Problem to solve: Write out the data below again, changing each "Angebote anzeigen" to "Angebote ansehen" and keeping everything else identical.

Records provided:
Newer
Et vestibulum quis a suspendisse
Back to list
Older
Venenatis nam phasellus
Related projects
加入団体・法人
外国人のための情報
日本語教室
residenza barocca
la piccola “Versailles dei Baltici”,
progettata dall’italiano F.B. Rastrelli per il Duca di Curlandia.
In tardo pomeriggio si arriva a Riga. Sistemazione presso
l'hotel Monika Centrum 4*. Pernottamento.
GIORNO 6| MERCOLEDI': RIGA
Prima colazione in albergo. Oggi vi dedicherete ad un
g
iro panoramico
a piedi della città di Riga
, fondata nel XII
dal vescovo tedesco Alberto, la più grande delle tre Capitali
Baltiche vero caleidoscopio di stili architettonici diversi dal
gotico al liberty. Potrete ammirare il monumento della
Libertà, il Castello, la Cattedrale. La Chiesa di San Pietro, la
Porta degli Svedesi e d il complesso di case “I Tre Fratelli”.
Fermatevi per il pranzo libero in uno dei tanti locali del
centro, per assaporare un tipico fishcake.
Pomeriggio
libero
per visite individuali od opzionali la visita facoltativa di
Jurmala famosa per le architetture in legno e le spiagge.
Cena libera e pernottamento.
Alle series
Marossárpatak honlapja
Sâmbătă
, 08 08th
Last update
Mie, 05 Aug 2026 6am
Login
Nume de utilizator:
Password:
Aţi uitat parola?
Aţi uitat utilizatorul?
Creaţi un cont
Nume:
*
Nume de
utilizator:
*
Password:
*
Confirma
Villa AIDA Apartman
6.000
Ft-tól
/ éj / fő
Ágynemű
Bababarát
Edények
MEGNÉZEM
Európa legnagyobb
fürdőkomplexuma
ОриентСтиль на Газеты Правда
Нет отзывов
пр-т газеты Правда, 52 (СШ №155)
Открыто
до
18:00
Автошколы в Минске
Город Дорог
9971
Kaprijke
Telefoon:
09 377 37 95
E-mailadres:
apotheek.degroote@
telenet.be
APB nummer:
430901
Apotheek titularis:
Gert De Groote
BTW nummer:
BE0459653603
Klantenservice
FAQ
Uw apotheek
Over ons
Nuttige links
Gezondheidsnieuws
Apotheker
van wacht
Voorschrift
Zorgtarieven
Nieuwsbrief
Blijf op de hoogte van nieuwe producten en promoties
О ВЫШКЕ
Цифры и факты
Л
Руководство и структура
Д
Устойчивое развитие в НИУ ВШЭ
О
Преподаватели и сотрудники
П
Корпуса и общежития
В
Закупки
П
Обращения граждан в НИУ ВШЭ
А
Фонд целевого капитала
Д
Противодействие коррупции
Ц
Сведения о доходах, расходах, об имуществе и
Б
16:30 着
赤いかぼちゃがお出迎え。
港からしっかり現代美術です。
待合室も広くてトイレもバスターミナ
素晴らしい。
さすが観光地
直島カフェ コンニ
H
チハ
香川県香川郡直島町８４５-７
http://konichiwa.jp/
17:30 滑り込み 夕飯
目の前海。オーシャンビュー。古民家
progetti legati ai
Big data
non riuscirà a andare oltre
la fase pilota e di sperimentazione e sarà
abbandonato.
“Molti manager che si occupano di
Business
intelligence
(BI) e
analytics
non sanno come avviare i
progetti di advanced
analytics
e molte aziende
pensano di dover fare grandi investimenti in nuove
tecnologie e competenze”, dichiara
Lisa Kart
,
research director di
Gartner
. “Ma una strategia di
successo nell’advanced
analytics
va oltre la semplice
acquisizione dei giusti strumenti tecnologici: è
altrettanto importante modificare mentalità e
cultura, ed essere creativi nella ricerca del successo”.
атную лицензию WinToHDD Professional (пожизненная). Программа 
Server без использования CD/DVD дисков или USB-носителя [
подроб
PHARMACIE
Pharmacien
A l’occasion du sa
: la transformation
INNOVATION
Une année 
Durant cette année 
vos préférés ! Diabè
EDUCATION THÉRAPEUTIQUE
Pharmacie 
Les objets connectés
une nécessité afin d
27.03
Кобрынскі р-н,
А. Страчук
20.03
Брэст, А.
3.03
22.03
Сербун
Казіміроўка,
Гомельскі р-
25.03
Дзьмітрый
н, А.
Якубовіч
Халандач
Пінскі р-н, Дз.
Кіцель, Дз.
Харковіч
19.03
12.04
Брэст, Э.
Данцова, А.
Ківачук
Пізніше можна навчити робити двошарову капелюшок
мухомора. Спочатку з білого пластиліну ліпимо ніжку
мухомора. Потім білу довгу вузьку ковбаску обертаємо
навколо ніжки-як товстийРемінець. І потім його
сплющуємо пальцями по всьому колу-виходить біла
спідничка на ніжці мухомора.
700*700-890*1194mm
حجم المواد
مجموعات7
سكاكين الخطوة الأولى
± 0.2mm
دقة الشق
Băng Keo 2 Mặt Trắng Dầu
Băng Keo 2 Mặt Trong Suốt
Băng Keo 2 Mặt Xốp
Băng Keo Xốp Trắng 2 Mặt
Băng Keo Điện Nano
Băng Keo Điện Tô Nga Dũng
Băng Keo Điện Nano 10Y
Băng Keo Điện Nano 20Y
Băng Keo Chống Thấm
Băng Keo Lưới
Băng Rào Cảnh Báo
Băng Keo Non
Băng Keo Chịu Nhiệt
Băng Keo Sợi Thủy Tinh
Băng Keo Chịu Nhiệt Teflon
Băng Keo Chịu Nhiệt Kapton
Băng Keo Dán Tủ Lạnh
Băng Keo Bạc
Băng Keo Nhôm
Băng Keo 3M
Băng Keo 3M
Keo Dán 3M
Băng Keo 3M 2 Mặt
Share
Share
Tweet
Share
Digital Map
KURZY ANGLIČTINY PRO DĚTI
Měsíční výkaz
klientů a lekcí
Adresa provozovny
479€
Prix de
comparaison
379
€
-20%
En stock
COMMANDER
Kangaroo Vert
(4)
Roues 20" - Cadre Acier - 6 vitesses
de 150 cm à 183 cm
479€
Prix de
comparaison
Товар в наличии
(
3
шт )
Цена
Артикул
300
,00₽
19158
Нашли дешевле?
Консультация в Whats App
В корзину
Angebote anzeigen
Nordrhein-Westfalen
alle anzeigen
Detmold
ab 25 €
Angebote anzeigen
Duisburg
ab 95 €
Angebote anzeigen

Result of this task:
Newer
Et vestibulum quis a suspendisse
Back to list
Older
Venenatis nam phasellus
Related projects
加入団体・法人
外国人のための情報
日本語教室
residenza barocca
la piccola “Versailles dei Baltici”,
progettata dall’italiano F.B. Rastrelli per il Duca di Curlandia.
In tardo pomeriggio si arriva a Riga. Sistemazione presso
l'hotel Monika Centrum 4*. Pernottamento.
GIORNO 6| MERCOLEDI': RIGA
Prima colazione in albergo. Oggi vi dedicherete ad un
g
iro panoramico
a piedi della città di Riga
, fondata nel XII
dal vescovo tedesco Alberto, la più grande delle tre Capitali
Baltiche vero caleidoscopio di stili architettonici diversi dal
gotico al liberty. Potrete ammirare il monumento della
Libertà, il Castello, la Cattedrale. La Chiesa di San Pietro, la
Porta degli Svedesi e d il complesso di case “I Tre Fratelli”.
Fermatevi per il pranzo libero in uno dei tanti locali del
centro, per assaporare un tipico fishcake.
Pomeriggio
libero
per visite individuali od opzionali la visita facoltativa di
Jurmala famosa per le architetture in legno e le spiagge.
Cena libera e pernottamento.
Alle series
Marossárpatak honlapja
Sâmbătă
, 08 08th
Last update
Mie, 05 Aug 2026 6am
Login
Nume de utilizator:
Password:
Aţi uitat parola?
Aţi uitat utilizatorul?
Creaţi un cont
Nume:
*
Nume de
utilizator:
*
Password:
*
Confirma
Villa AIDA Apartman
6.000
Ft-tól
/ éj / fő
Ágynemű
Bababarát
Edények
MEGNÉZEM
Európa legnagyobb
fürdőkomplexuma
ОриентСтиль на Газеты Правда
Нет отзывов
пр-т газеты Правда, 52 (СШ №155)
Открыто
до
18:00
Автошколы в Минске
Город Дорог
9971
Kaprijke
Telefoon:
09 377 37 95
E-mailadres:
apotheek.degroote@
telenet.be
APB nummer:
430901
Apotheek titularis:
Gert De Groote
BTW nummer:
BE0459653603
Klantenservice
FAQ
Uw apotheek
Over ons
Nuttige links
Gezondheidsnieuws
Apotheker
van wacht
Voorschrift
Zorgtarieven
Nieuwsbrief
Blijf op de hoogte van nieuwe producten en promoties
О ВЫШКЕ
Цифры и факты
Л
Руководство и структура
Д
Устойчивое развитие в НИУ ВШЭ
О
Преподаватели и сотрудники
П
Корпуса и общежития
В
Закупки
П
Обращения граждан в НИУ ВШЭ
А
Фонд целевого капитала
Д
Противодействие коррупции
Ц
Сведения о доходах, расходах, об имуществе и
Б
16:30 着
赤いかぼちゃがお出迎え。
港からしっかり現代美術です。
待合室も広くてトイレもバスターミナ
素晴らしい。
さすが観光地
直島カフェ コンニ
H
チハ
香川県香川郡直島町８４５-７
http://konichiwa.jp/
17:30 滑り込み 夕飯
目の前海。オーシャンビュー。古民家
progetti legati ai
Big data
non riuscirà a andare oltre
la fase pilota e di sperimentazione e sarà
abbandonato.
“Molti manager che si occupano di
Business
intelligence
(BI) e
analytics
non sanno come avviare i
progetti di advanced
analytics
e molte aziende
pensano di dover fare grandi investimenti in nuove
tecnologie e competenze”, dichiara
Lisa Kart
,
research director di
Gartner
. “Ma una strategia di
successo nell’advanced
analytics
va oltre la semplice
acquisizione dei giusti strumenti tecnologici: è
altrettanto importante modificare mentalità e
cultura, ed essere creativi nella ricerca del successo”.
атную лицензию WinToHDD Professional (пожизненная). Программа 
Server без использования CD/DVD дисков или USB-носителя [
подроб
PHARMACIE
Pharmacien
A l’occasion du sa
: la transformation
INNOVATION
Une année 
Durant cette année 
vos préférés ! Diabè
EDUCATION THÉRAPEUTIQUE
Pharmacie 
Les objets connectés
une nécessité afin d
27.03
Кобрынскі р-н,
А. Страчук
20.03
Брэст, А.
3.03
22.03
Сербун
Казіміроўка,
Гомельскі р-
25.03
Дзьмітрый
н, А.
Якубовіч
Халандач
Пінскі р-н, Дз.
Кіцель, Дз.
Харковіч
19.03
12.04
Брэст, Э.
Данцова, А.
Ківачук
Пізніше можна навчити робити двошарову капелюшок
мухомора. Спочатку з білого пластиліну ліпимо ніжку
мухомора. Потім білу довгу вузьку ковбаску обертаємо
навколо ніжки-як товстийРемінець. І потім його
сплющуємо пальцями по всьому колу-виходить біла
спідничка на ніжці мухомора.
700*700-890*1194mm
حجم المواد
مجموعات7
سكاكين الخطوة الأولى
± 0.2mm
دقة الشق
Băng Keo 2 Mặt Trắng Dầu
Băng Keo 2 Mặt Trong Suốt
Băng Keo 2 Mặt Xốp
Băng Keo Xốp Trắng 2 Mặt
Băng Keo Điện Nano
Băng Keo Điện Tô Nga Dũng
Băng Keo Điện Nano 10Y
Băng Keo Điện Nano 20Y
Băng Keo Chống Thấm
Băng Keo Lưới
Băng Rào Cảnh Báo
Băng Keo Non
Băng Keo Chịu Nhiệt
Băng Keo Sợi Thủy Tinh
Băng Keo Chịu Nhiệt Teflon
Băng Keo Chịu Nhiệt Kapton
Băng Keo Dán Tủ Lạnh
Băng Keo Bạc
Băng Keo Nhôm
Băng Keo 3M
Băng Keo 3M
Keo Dán 3M
Băng Keo 3M 2 Mặt
Share
Share
Tweet
Share
Digital Map
KURZY ANGLIČTINY PRO DĚTI
Měsíční výkaz
klientů a lekcí
Adresa provozovny
479€
Prix de
comparaison
379
€
-20%
En stock
COMMANDER
Kangaroo Vert
(4)
Roues 20" - Cadre Acier - 6 vitesses
de 150 cm à 183 cm
479€
Prix de
comparaison
Товар в наличии
(
3
шт )
Цена
Артикул
300
,00₽
19158
Нашли дешевле?
Консультация в Whats App
В корзину
Angebote ansehen
Nordrhein-Westfalen
alle anzeigen
Detmold
ab 25 €
Angebote ansehen
Duisburg
ab 95 €
Angebote ansehen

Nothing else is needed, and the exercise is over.